A lição é simples: escolas seguras nascem da confiança, da escuta e do vínculo. Estrutura e valorização profissional são complementares
Se eu pudesse olhar nos olhos de cada professora e professor de Minas Gerais, eu diria que sei o que vocês passam.Em sala de aula, cada dia é um exercício de coragem. A desvalorização, a violência escolar e a falta de vínculo institucional fazem parte da rotina de quem insiste em ensinar num cenário de abandono.
Recentemente fui convidado a dar uma aula-exemplo em uma escola de ensino médio. Bastava conquistar a atenção dos alunos por 60 minutos. E não consegui. O uso do celular era proibido, e a ausência dele deixava muitos impacientes, incapazes de se concentrar. Era uma angústia nova: adolescentes desconectados da própria atenção. Ali percebi o que é a violência silenciosa nas escolas. Ela não aparece nas manchetes, corrói autoridade, esperança e respeito.
Em Cubatão, no litoral paulista, uma experiência pública mostrou que mudança depende de política, não de heroísmo. A Escola Parque dos Sonhos, conhecida como “Parque dos Pesadelos”, foi reerguida pelo diretor Régis Marques Ribeiro com apoio da comunidade. Desde 2021 não há registros de vandalismo. As matrículas cresceram de pouco mais de 100 para 600 e o desempenho subiu de 2,2, em 2014, para 4,5, em 2024, segundo a Secretaria de Educação de São Paulo.
Minas Gerais precisa dessa inspiração. Em 2023 foram 21 mil ocorrências de violência em escolas, aumento de 7,7%em relação a 2022. O Disque 100 recebeu 1.207 denúncias, envolvendo mais de 6.000 violações. Esses números são histórias de dor: alunos confusos, famílias perdidas, professores cansados.
Há também a violência institucional. Oito em cada dez docentes da rede estadual são temporários. Apenas 19,6% têm vínculo efetivo, o menor índice do país, segundo o Inep. Em 2014 havia mais de 60 mil professores efetivos ou estabilizados. Em 2023 restam cerca de 31 mil, uma queda superior a 50%. O total de docentes se manteve estável — a diferença foi coberta por contratos precários.
O salário-base de um professor estadual é de R$ 2.350 para 24 horas semanais, abaixo do piso nacional de R$ 4.580.Faltam concursos, plano de carreira e estabilidade. O Estado cobra dedicação de quem vive na incerteza. Ninguém ensina bem onde o vínculo é frágil.
Houve um tempo em que Minas acreditou que a escola podia ser o centro da comunidade. Em 2003, o programa Escola Viva, Comunidade Ativa reduziu o vandalismo em até 50%. Depois veio o Escola Aberta, no governo de Fernando Pimentel. Nenhum teve continuidade após 2019, quando o governo Romeu Zema encerrou as iniciativas.

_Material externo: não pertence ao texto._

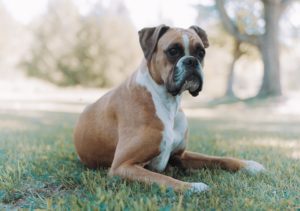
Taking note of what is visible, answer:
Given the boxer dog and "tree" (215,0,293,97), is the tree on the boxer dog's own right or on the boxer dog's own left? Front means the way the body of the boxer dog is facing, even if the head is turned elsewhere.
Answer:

Minas precisa de um novo ciclo. O piso deve ser vinculado ao minério, criando um valor do minério para financiar a valorização docente e a infraestrutura. É urgente recompor o quadro efetivo, garantir progressão por tempo e titulação e reconstruir a rede estadual de ensino fundamental. A escola precisa voltar a ser o centro da comunidade, com gestão democrática, autonomia pedagógica e integração entre Cras e escola.
O Sind-UTE-MG criou o prêmio Escola Viva é Escola sem Medo, que reconhece professores e escolas que constroem paz onde havia medo. Num país acostumado a aplaudir o grito, valorizar quem escuta é ato de civilização.
A Finlândia, com o programa KiVa, eliminou o bullying em 80% das escolas. Em Oakland (EUA), práticas de justiça restaurativa reduziram 77% das violências e 87% das suspensões. A lição é simples: escolas seguras nascem da confiança, da escuta e do vínculo.
Estrutura e valorização profissional são complementares. Reformar prédios sem valorizar quem ensina é tão insuficiente quanto valorizar sem investir em condições dignas.
O futuro de Minas começa em cada sala de aula, quando alguém respira fundo, pede silêncio e tenta, mais uma vez, ser ouvido. Essa pessoa precisa de nós. Minas não precisa de briga, precisa de solução.